─── Excerpt provided ───

= Gymnastics at the European Games =

Gymnastics at the European Games refers to instances where events in the field of gymnastics were held as part of the European Games.

These include:
- Gymnastics at the 2015 European Games. Gymnastics competitions at the 2015 European Games were held in the National Gymnastics Arena, Baku between 15–20 June 2015. In all, five different disciplines were contested. In addition to the existing Olympic programme, additional events were held in both the rhythmic gymnastics and trampolining disciplines. In addition, events in two non-Olympic disciplines, aerobic gymnastics and acrobatic gymnastics were included.

─── Data ───

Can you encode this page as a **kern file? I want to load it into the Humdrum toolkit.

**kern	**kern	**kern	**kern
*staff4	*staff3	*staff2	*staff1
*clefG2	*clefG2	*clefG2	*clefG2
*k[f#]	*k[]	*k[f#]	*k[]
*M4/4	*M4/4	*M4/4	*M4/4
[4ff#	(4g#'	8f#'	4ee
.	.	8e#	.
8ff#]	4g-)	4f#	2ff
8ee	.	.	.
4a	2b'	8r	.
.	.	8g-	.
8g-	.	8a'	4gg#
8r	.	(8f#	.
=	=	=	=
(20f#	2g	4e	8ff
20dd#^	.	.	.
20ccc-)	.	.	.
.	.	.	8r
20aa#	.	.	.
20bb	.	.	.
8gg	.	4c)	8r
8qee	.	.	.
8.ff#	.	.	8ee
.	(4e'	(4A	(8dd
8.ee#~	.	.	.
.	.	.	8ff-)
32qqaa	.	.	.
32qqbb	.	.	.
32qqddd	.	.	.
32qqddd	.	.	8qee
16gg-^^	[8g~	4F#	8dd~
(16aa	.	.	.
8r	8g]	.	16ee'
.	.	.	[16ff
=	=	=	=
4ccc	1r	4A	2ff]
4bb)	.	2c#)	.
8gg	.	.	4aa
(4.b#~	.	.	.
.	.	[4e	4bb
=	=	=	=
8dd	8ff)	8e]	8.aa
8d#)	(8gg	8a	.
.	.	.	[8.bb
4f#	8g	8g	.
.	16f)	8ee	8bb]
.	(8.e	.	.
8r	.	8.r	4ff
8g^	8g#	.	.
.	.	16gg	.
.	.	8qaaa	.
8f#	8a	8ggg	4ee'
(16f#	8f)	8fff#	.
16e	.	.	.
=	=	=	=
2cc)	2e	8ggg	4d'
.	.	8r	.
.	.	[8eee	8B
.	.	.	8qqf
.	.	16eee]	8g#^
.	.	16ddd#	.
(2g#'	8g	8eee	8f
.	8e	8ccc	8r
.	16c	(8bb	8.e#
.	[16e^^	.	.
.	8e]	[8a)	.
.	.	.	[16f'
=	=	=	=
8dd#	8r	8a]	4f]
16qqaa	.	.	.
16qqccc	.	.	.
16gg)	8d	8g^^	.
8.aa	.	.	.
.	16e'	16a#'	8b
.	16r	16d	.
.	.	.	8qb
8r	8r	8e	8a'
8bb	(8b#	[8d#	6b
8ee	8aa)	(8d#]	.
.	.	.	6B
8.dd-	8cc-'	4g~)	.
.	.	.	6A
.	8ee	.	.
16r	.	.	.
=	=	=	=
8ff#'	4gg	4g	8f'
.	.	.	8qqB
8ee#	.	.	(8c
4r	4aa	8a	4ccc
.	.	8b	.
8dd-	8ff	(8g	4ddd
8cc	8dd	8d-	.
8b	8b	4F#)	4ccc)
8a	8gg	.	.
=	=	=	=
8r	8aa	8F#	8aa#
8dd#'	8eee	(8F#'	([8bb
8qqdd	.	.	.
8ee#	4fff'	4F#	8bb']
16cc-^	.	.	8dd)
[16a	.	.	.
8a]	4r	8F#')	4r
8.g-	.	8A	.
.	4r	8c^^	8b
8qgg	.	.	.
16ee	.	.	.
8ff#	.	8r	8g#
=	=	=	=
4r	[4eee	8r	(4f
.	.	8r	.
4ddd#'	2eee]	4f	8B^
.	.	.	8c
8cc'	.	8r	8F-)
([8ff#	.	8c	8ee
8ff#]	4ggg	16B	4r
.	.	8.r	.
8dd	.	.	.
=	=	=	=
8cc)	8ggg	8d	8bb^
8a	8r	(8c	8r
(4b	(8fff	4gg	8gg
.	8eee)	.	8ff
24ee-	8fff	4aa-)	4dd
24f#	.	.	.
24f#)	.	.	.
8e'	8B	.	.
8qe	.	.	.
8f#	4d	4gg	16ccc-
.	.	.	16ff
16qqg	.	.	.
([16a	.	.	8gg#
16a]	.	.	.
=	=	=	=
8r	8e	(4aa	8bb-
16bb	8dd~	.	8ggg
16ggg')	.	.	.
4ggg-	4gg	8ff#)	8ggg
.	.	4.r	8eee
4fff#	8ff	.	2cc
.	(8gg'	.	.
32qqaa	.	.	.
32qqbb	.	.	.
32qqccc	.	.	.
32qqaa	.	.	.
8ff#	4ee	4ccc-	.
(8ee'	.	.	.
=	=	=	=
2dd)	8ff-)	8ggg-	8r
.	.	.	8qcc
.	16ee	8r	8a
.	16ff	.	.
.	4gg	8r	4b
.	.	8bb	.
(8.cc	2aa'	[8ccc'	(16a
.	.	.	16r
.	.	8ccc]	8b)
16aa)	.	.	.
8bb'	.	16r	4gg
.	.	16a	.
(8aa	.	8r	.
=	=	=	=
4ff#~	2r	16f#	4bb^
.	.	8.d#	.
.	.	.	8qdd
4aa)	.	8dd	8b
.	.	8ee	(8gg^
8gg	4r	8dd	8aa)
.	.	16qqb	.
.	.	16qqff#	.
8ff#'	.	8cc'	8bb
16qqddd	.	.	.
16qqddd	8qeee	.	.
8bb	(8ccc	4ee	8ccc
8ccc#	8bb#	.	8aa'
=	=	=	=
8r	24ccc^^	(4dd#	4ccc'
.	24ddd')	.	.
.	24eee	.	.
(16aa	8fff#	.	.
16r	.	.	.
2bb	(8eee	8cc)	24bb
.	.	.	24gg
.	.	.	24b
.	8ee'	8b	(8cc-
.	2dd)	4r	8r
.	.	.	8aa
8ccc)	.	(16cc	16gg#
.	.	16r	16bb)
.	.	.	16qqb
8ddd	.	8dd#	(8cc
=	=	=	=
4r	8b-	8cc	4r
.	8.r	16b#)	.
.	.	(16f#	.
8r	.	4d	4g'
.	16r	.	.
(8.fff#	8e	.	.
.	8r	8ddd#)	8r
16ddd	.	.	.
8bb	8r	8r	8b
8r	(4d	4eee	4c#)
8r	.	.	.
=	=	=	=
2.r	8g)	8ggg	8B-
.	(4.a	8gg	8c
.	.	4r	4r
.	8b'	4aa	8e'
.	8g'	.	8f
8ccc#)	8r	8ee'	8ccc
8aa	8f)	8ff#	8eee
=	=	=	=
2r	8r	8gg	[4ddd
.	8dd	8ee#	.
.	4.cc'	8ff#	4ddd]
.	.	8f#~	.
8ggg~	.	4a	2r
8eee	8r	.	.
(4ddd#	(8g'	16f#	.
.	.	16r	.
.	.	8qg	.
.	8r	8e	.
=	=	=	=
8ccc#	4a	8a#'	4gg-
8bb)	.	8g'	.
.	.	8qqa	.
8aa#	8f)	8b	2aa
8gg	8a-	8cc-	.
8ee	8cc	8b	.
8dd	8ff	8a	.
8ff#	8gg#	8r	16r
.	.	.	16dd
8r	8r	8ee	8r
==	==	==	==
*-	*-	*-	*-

───

### Exercises to complete:
1. Reproduce a passage from the text on gymnastics at the European Games word for word. Begin at the words "Gymnastics at the European Games refers" and stop after "gymnastics were included.".
2. Using the text on gymnastics at the European Games, explain in one to three sentences how the gymnastics program at the 2015 European Games went beyond the existing Olympic programme.
3. Translate this sentence from the text on gymnastics at the European Games into Spanish: "In all, five different disciplines were contested."

### Exercise answers:
1.
Gymnastics at the European Games refers to instances where events in the field of gymnastics were held as part of the European Games.

These include:
- Gymnastics at the 2015 European Games. Gymnastics competitions at the 2015 European Games were held in the National Gymnastics Arena, Baku between 15–20 June 2015. In all, five different disciplines were contested. In addition to the existing Olympic programme, additional events were held in both the rhythmic gymnastics and trampolining disciplines. In addition, events in two non-Olympic disciplines, aerobic gymnastics and acrobatic gymnastics were included.

2. Additional events were held in two disciplines already on the Olympic programme, rhythmic gymnastics and trampolining. Events in two non-Olympic disciplines, aerobic gymnastics and acrobatic gymnastics, were also included.

3. En total, se disputaron cinco disciplinas diferentes.